Wednesday, June 23, 2021

The Supreme Court's union-busting decision in Cedar Point Nursery.




Why do the Supreme Court's  conservative Catholics hate unions?  I guess Pope Leo XIII doesn't matter anymore.   Another case of `following the law, not the Catechism', I suppose.  Absolutism about property rights is one of current day conservatives' worst stances.  But for them it is a first principle.
For some of us ​Delano - the base of  the United Farmworkers' -  was hallowed ground.  Boycott grapes buttons were liberal icons.  For some of us it started with Dorothy Day and the Catholic Worker movement whose principles and pacifism were fused with those of Martin Luther King.  The night before he was murdered Robert F. Kennedy attended mass at Cristo Rey chapel in Oxnard with Cesar Chavez.
Excluded from the National Labor Relations Act, agricultural workers won a big victory via the California law which gave the union the right to go into the fields to reach the workers.  This week in Cedar Point Nursery v. Hassid the United States Supreme Court's anti-labor majority took that right away.  It expanded the concept of "taking" so broadly that the case threatens much more than the farmworkers union which will be its first victim.

- GW - GWC
The Supreme Court's union-busting decision in Cedar Point Nursery.
by Mark Joseph Stern // SLATE

n the 1960s, the United Farm Workers began demanding better pay and working conditions for California’s agricultural workers, who were subject to egregious exploitation and abuse. Led by César Chávez and Dolores Huerta, the union’s campaign culminated in the passage of the California Agricultural Labor Relations Act. Among other guarantees, this landmark law granted union organizers limited, temporary access to agricultural workplaces to speak with laborers. Businesses challenged the act as a violation of their property rights, but in 1976, the U.S. Supreme Court dismissed the case “for want of a substantial federal question.”
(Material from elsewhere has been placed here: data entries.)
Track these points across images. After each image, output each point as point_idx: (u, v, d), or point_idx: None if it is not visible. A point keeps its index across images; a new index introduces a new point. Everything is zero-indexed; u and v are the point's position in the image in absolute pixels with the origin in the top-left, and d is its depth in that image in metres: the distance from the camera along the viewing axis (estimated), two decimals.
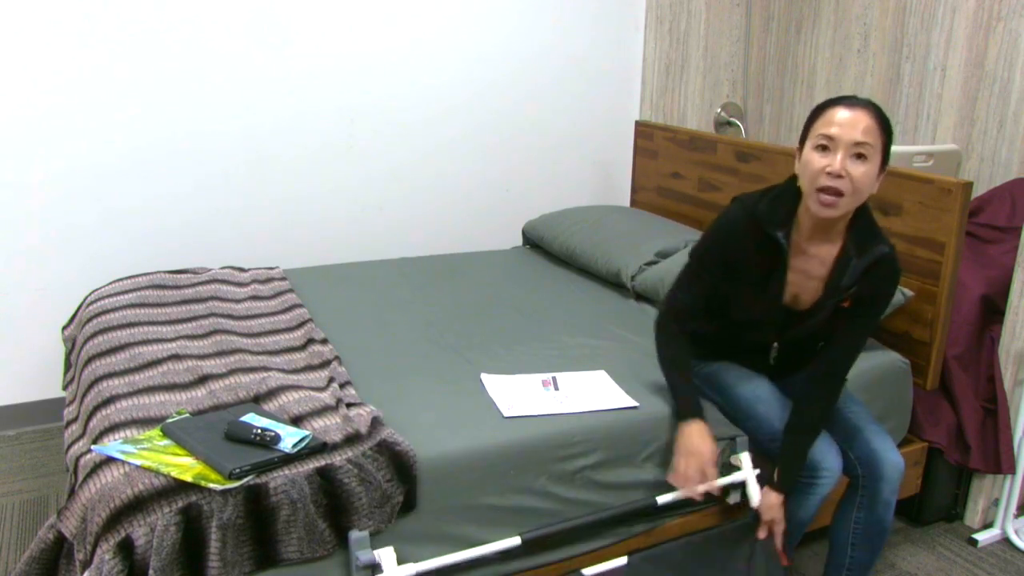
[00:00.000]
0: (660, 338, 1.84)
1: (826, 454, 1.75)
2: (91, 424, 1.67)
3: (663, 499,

The Supreme Court of 2021—stacked, as it is, with six conservative Republican-appointed justices—sees things differently. On Wednesday, the court’s conservative supermajority held that California’s law violates the Fifth Amendment, which bars the taking of private property for public use “without just compensation.” Remarkably, the majority held that the law constitutes a “per se taking”—not a mere regulation, but an “appropriation” of property that flouts the owners’ “right to exclude.” The court’s 6–3 decision in Cedar Point Nursery v. Hassid is thus a crushing blow to organized labor, which often relies on workplace access to safeguard workers’ rights. It also undermines the broader legal framework that permits the government to impose all manner of regulations on private property, including workplace safety laws and nondiscrimination requirements. With Cedar Point, the Supreme Court has handed business owners a loaded gun to aim at every regulation they oppose.